In modern biological terms, birth and dying represent the extreme conditions in which a human body undergoes irreversible changes. Thinking of the body as an environment, what happens to it during these inevitable events? Moreover, what happens to the body as it undergoes the processes of rebirth or a sudden transformation into a buddha? The four papers in this panel will rethink the position and role of the human body as a site for the extraordinary events of death, birth, and rebirth along with the religious concepts linked to the abovementioned largely invisible, internal processes from the viewpoint of esoteric Buddhism, gendered practices, mountain asceticism and Shinto. Paper one discusses male-oriented practice of surmounting death and immortalizing through the physical body, as well as the belief and performance aspects of becoming a buddha in this body (self-divinization) in premodern Dewa Sanzan Shugendō tradition.
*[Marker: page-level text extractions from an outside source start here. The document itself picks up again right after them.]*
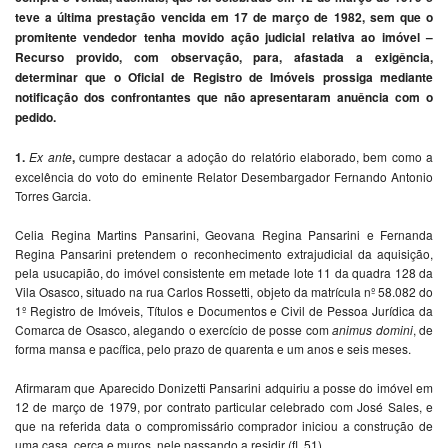
teve a última prestação vencida em 17 de março de 1982, sem que o
promitente vendedor tenha movido ação judicial relativa ao imóvel –
Recurso provido, com observação, para, afastada a exigência,
determinar que o Oficial de Registro de Imóveis prossiga mediante
notificação dos confrontantes que não apresentaram anuência com o
pedido.
1.
Ex ante
,
cumpre destacar a adoção do relatório elaborado, bem como a
excelência do voto do eminente Relator Desembargador Fernando Antonio
Torres Garcia.
Celia Regina Martins Pansarini, Geovana Regina Pansarini e Fernanda
Regina Pansarini pretendem o reconhecimento extrajudicial da aquisição,
pela usucapião, do imóvel consistente em metade lote 11 da quadra 128 da
Vila Osasco, situado na rua Carlos Rossetti, objeto da matrícula nº 58.082 do
1º Registro de Imóveis, Títulos e Documentos e Civil de Pessoa Jurídica da
Comarca de Osasco, alegando o exercício de posse com
animus domini
, de
forma mansa e pacífica, pelo prazo de quarenta e um anos e seis meses.
Afirmaram que Aparecido Donizetti Pansarini adquiriu a posse do imóvel em
12 de março de 1979, por contrato particular celebrado com José Sales, e
que na referida data o compromissário comprador iniciou a construção de
uma casa, cerca e muros, nele passando a residir (fl. 51).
Papers two and three focus on the female body and its inherent powers to transform: paper two investigates a possibility for women to become boddhisattvas in their physical female bodies as seen in early and late medieval historical and vernacular literary sources, while paper three focuses on the pregnant and labouring women’s bodies and ritual strategies to alter their status of being dead or alive as seen from the Saionji household documents. Paper four investigates how kami acquire “flesh” and the previously thought unlikely relationship between religious concepts of death and dying as they were understood and used in medieval Shintō rituals.